The buildings included:
- the Sanatorium, built in 1913
- the Hostel, built in 1914
- the Pavilion Ward block
- a recreational hall, built in 1922
- a chapel built in 1928
- a nurses' hostel
- a further ward block
- the hospital for people with learning difficulties
- a staff canteen, built in 1949

During construction, care was taken to ensure that dampness was minimised for the respiratory patients, and specialist techniques such as waterproof cement bases were used.

The hospital had a library, with the British Red Cross providing the service for patients, and the Devon county library service providing the reference library for staff. From 1949, there was also a cinema projector to show 'talkie' films.

At some point, a 'pleasure tower' was built at the hospital, but this was in ruins by the time of a National Trust survey in 1986.

With patients often on long recuperative stays, there was a dedicated workshop where patients would make wooden gates, doors, and farm hurdles for sale.

A set of cottages, called Hawkmoor Cottages, were built as workers' housing in 1949 and 1950, at the bottom of the hill, and these are now private housing.

==Location and transport==
The hospital site is served by a private drive linked to the A382 road between Bovey Tracey and Moretonhampstead.

From 1931 until 1959, Hawkmoor was also served by a railway station on the Moretonhampstead and South Devon Railway with a station originally called Hawkmoor Halt, but later changed to be called Pullabrook Halt. The railway station was simple with a platform constructed of sleepers and a small waiting room, and was frequently used by visitors to the hospital. Whilst only 3/4 mile directly from the station to the hospital, the distance required to be travelled was more than double that.
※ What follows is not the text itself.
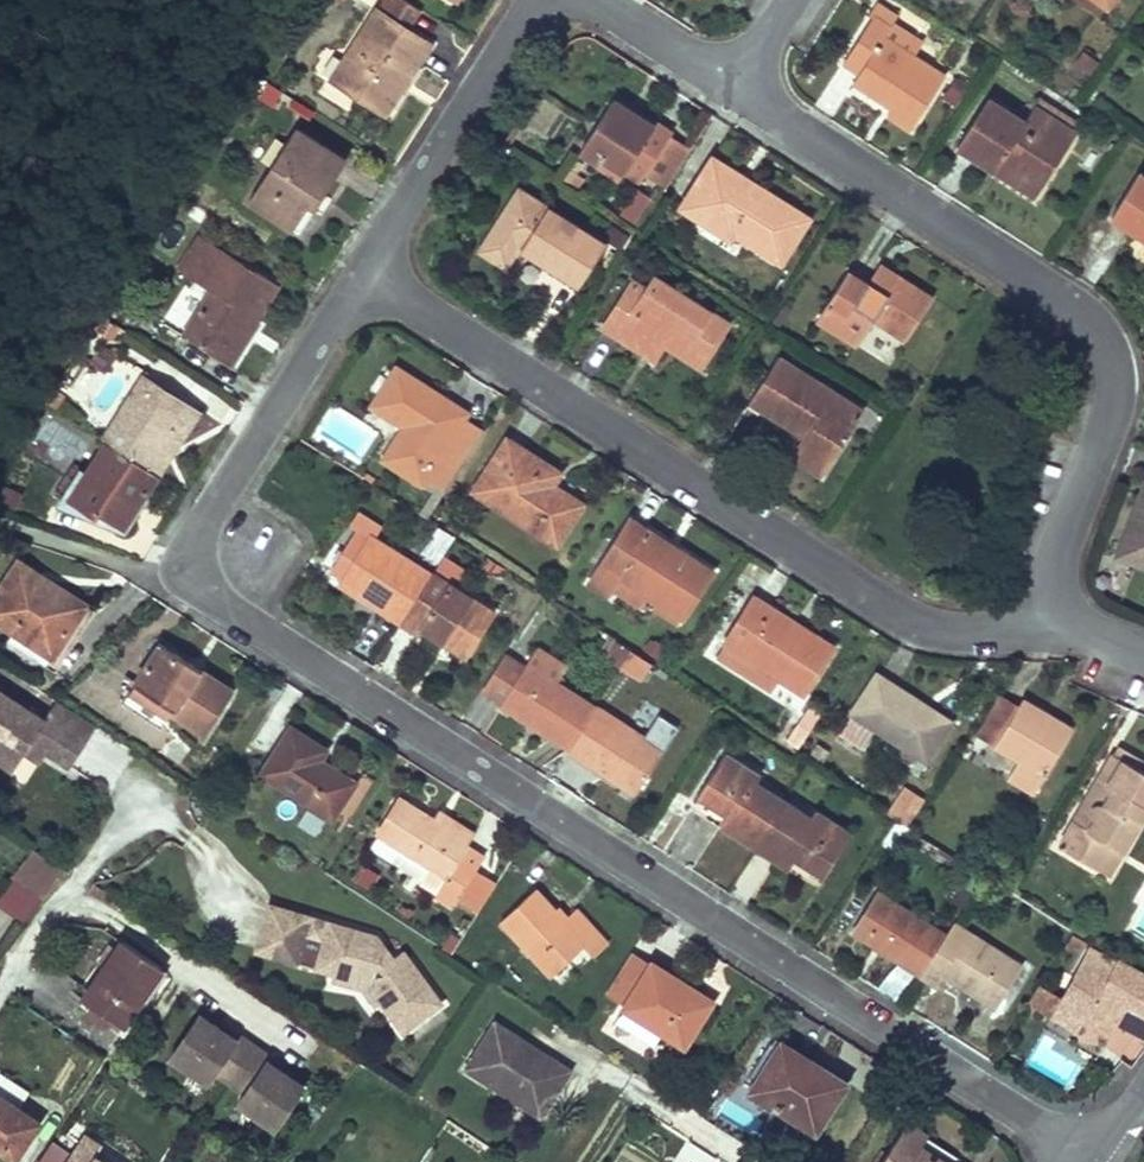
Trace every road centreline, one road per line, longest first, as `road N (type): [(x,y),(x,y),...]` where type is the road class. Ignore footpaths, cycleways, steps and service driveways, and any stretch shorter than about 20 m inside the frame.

From 1914 to the 1950s, patients were often brought from the railways halt to the hospital by a horse-drawn vehicle from the hospital, and in the early 1950s, Devon County Council provided a motor van to move patients.

The railways was also used for transporting goods, including blood for transfusions at Hawkmoor Hospital.

With the distance from the halt, patients and visitors were often confused about how to reach the hospital, and train guards would advise passengers to alight at Bovey Tracey and take the bus, which passed the bottom of the hospital drive. This led to the name change to Pullabrook Halt.